British power in Palestine collapsed and 750,000 Arab Palestinian refugees were created. Their existence today and that of their descendants remains a humanitarian scandal. But somewhere, the history of that “today” ended and another scandal began. In the break-up of the present-day Middle East to which Watenpaugh refers, Christian refugees from Iraq and Syria and Egypt – like those Armenians who headed for America and Europe in the 1920s – have generally been received by “Christian” countries. But most of the refugees today are Muslims fleeing Muslims and they are not receiving the same generosity.

I’ve walked around their refugee camps in Lebanon, amid squalor and disease, and talked to mothers who have already lost their children. Last week, I watched them by the hundred streaming towards the Macedonian border with Greece, sweltering in the heat, beaten by border guards in their attempts to enter central Europe. They are tough, resilient, not unlike those Armenians who could “create bread from stones”.
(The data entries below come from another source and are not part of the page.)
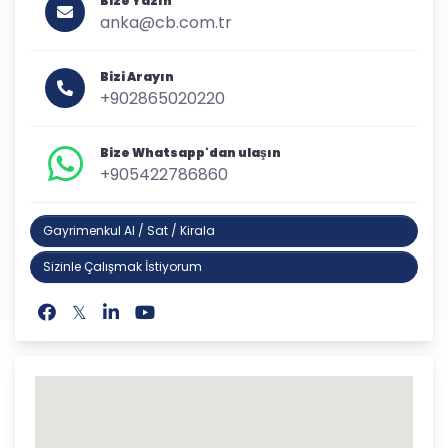
Bize Yazın
anka@cb.com.tr
Bizi Arayın
+902865020220
Bize Whatsapp'dan ulaşın
+905422786860
Gayrimenkul Al / Sat / Kirala
Sizinle Çalışmak İstiyorum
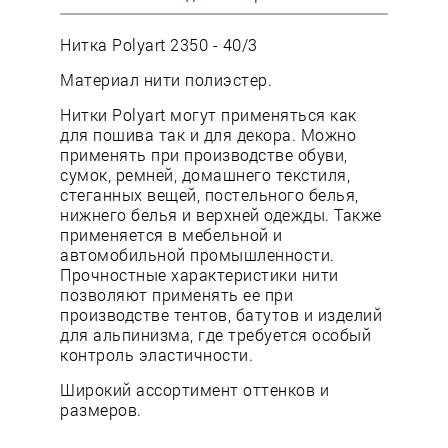
Нитка Polyart 2350 - 40/3
Материал нити полиэстер.
Нитки Polyart могут применяться как
для пошива так и для декора. Можно
применять при производстве обуви,
сумок, ремней, домашнего текстиля,
стеганных вещей, постельного белья,
нижнего белья и верхней одежды. Также
применяется в мебельной и
автомобильной промышленности.
Прочностные характеристики нити
позволяют применять ее при
производстве тентов, батутов и изделий
для альпинизма, где требуется особый
контроль эластичности.
Широкий ассортимент оттенков и
размеров.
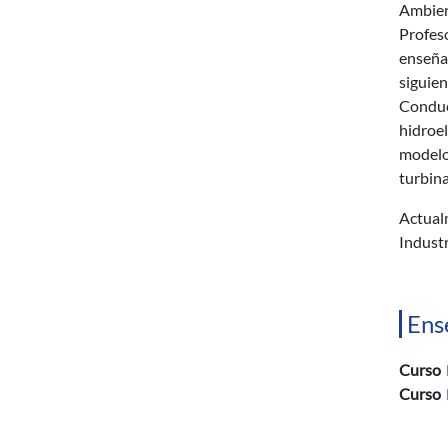
Ambien
Profeso
enseña
siguie
Conduc
hidroe
modelo
turbina
Actual
Industr
Ens
Curso
Curso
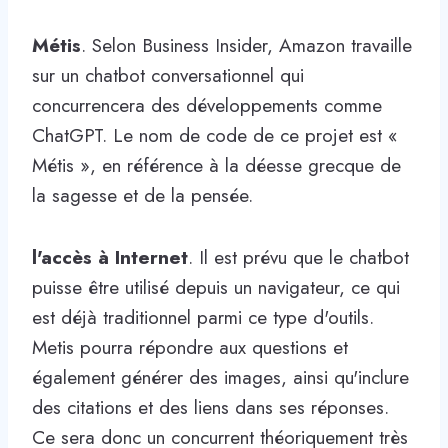
Métis
. Selon Business Insider, Amazon travaille
sur un chatbot conversationnel qui
concurrencera des développements comme
ChatGPT. Le nom de code de ce projet est «
Métis », en référence à la déesse grecque de
la sagesse et de la pensée.
l'accès à Internet
. Il est prévu que le chatbot
puisse être utilisé depuis un navigateur, ce qui
est déjà traditionnel parmi ce type d'outils.
Metis pourra répondre aux questions et
également générer des images, ainsi qu'inclure
des citations et des liens dans ses réponses.
Ce sera donc un concurrent théoriquement très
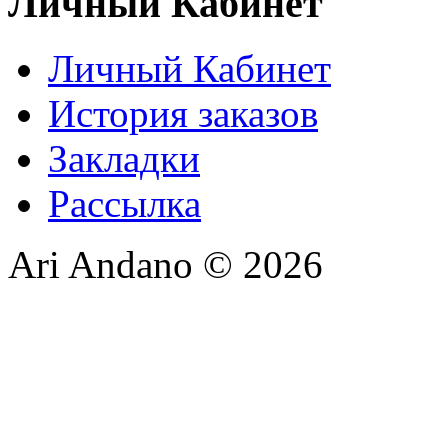
Личный Кабинет
Личный Кабинет
История заказов
Закладки
Рассылка
Ari Andano © 2026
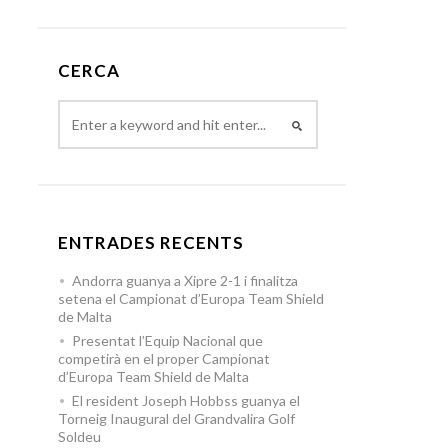
CERCA
ENTRADES RECENTS
Andorra guanya a Xipre 2-1 i finalitza
setena el Campionat d’Europa Team Shield
de Malta
Presentat l’Equip Nacional que
competirà en el proper Campionat
d’Europa Team Shield de Malta
El resident Joseph Hobbss guanya el
Torneig Inaugural del Grandvalira Golf
Soldeu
The Americans provided “safe haven” for the Kurds of Iraq in 1991 – after the Kurds had risen against Saddam at America’s bidding. But there are no more safe havens; the 20th anniversary of the Srebrenica massacre this weekend is proof enough. And while we now save these people from the waters of the Mediterranean, we do not want them.

Why? Because they are Muslims and not Christians – or “Westerners” as we prefer to call ourselves today? I fear so.
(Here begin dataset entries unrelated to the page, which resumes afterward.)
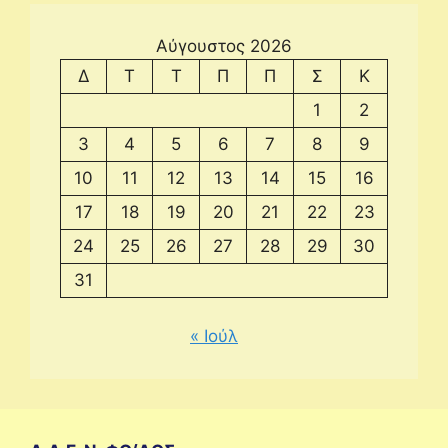
Αύγουστος 2026
Δ
Τ
Τ
Π
Π
Σ
Κ
1
2
3
4
5
6
7
8
9
10
11
12
13
14
15
16
17
18
19
20
21
22
23
24
25
26
27
28
29
30
31
« Ιούλ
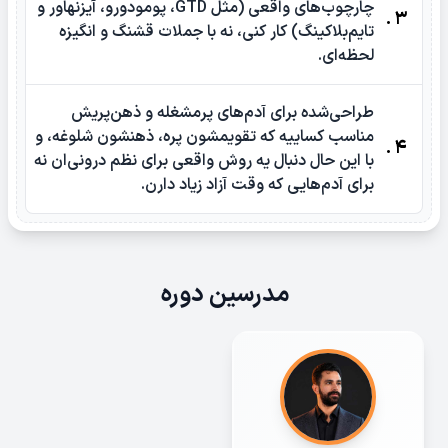
چارچوب‌های واقعی (مثل GTD، پومودورو، آیزنهاور و
3 .
تایم‌بلاکینگ) کار کنی، نه با جملات قشنگ و انگیزه
لحظه‌ای.
طراحی‌شده برای آدم‌های پرمشغله و ذهن‌پریش
مناسب کساییه که تقویمشون پره، ذهنشون شلوغه، و
4 .
با این حال دنبال یه روش واقعی برای نظم درونی‌ان نه
برای آدم‌هایی که وقت آزاد زیاد دارن.
مدرسین دوره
The UN relief organisations, MSF, the Red Cross, Oxfam and the rest cannot hope to protect or resettle the new exodus from the crumbling Middle East. International humanitarianism cannot overcome national sovereignties. If Greece eventually collapses, what will we do with millions of Greek refugees on the edge of our shrunken “Europe”? Treat them with contempt as EU ministers were doing this weekend? Or allow them to dribble north into “our” lands because they are Christian and not Arab Muslims?

Alas, we now treat each refugee on the grounds of their race, religion or purpose of flight (“migration”). We do not treat them as human beings. And thus we betray all our religions and all our cultures.

I have met no one with an answer to this great moral dilemma of our times. But here is the joint statement of a US-sponsored conference in 1927 which acknowledged that international aid was administered with a pro-Christian and anti-Muslim bias after the earlier Middle East catastrophe: “People [in] the field would rather have less money and a statesman-like programme than large sums for objects that are not carefully thought out…”

The key word is statesman-like. The Middle East refugees possessed such a man after the Great War, an individual who cared for the poor and the huddled masses yearning to breathe free. He inspired the creation of an international travel document for refugees recognised by 54 states in the case of former Russian citizens (Russians, Poles, Latvian Ukrainians, Turkic Muslims), and 38 in the case of Armenians. He was a polar explorer whose name is now almost forgotten: Fridtjof Nansen. He even won the Nobel Peace Prize. And that, too, has been forgotten.